Epen was released on Monday 20 January in a joint operation by The West Kalimantan Conservation Agency (BKSDA), together with the West Kalimantan Provincial Forestry Service Unit of the South Ketapang Region and our Orangutan Protection Unit.
She had been rescued in November in Sungai Besar Village, Matan Hilir Selatan District. When she was rescued, she was very thin and suffering from malnutrition after having very little food for several months. Epen was also believed to have had a baby because she was producing milk. The baby may have been taken from her or killed when she was shot.
After more than six weeks undergoing treatment at our centre, Epen was deemed ready to return to her natural habitat.
Gunung Tarak protected forest, managed by the West Kalimantan Provincial Forestry Service Unit in the South Ketapang Region, has provided a release site for orangutans since 2014. In total there have been 16 orangutans released in the area.
Based on habitat and population survey results, this location is suitable to be a place for orangutan release. Apart from the high number of types of food available, the original population of orangutans in this region is still low.
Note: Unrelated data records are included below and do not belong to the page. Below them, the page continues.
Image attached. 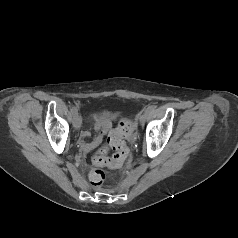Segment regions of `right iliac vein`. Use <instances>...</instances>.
I'll list each match as a JSON object with an SVG mask.
<instances>
[{"mask_svg":"<svg viewBox=\"0 0 238 238\" xmlns=\"http://www.w3.org/2000/svg\"><path fill=\"white\" fill-rule=\"evenodd\" d=\"M81 117L77 114L73 116V126L75 129H79L81 127Z\"/></svg>","mask_w":238,"mask_h":238,"instance_id":"obj_1","label":"right iliac vein"}]
</instances>
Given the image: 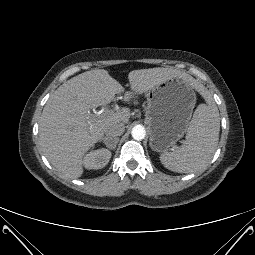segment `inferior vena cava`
Returning a JSON list of instances; mask_svg holds the SVG:
<instances>
[{"mask_svg": "<svg viewBox=\"0 0 255 255\" xmlns=\"http://www.w3.org/2000/svg\"><path fill=\"white\" fill-rule=\"evenodd\" d=\"M125 126L123 123H113L110 124L106 129H105V143L106 145L112 146L116 142L119 141V136H121L124 133Z\"/></svg>", "mask_w": 255, "mask_h": 255, "instance_id": "inferior-vena-cava-1", "label": "inferior vena cava"}]
</instances>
In addition, in an area of approximately 24,000 hectares (60,000 acres), there are also orangutan and patrol monitoring stations managed by our team as part of the procedures in our orangutan release programme. The staff who carry out the orangutan monitoring and forest patrol activities come from hamlets around Gunung Tarak. The dozens of staff take turns ensuring the safety and wellbeing of orangutans released in the area.
Karmele L Sanchez, IAR Indonesia Programme Director, said: “It's always a source of great hope to be able to give an orangutan another chance for life. Epen had to suffer the consequences of losing her habitat to forest fires and encroachment for agriculture. However, thanks to the BKSDA and IAR, this orangutan now still has a chance to live in the forest.”
The Head of West Kalimantan BKSDA, Sadtata Noor, said: “It’s time for humans to change. It's time humans realised that we are killing ourselves slowly. All natural disasters, animal conflicts and other crises are just messages - messages delivered by nature that we are making a mess of things. Destruction of animal habitats, ie forests, will ultimately afflict humans too. Remember that animal and human conflicts are only a message that, if we don’t change things, we are all together heading towards extinction.”
Alan Knight OBE, IAR Chief Executive, commented: “This poor orangutan has suffered so much physical and emotional pain in recent months. Let us hope that now she is back in a safe area of forest, she will have a better life – and get the chance to have another baby to replace the little one she has lost.”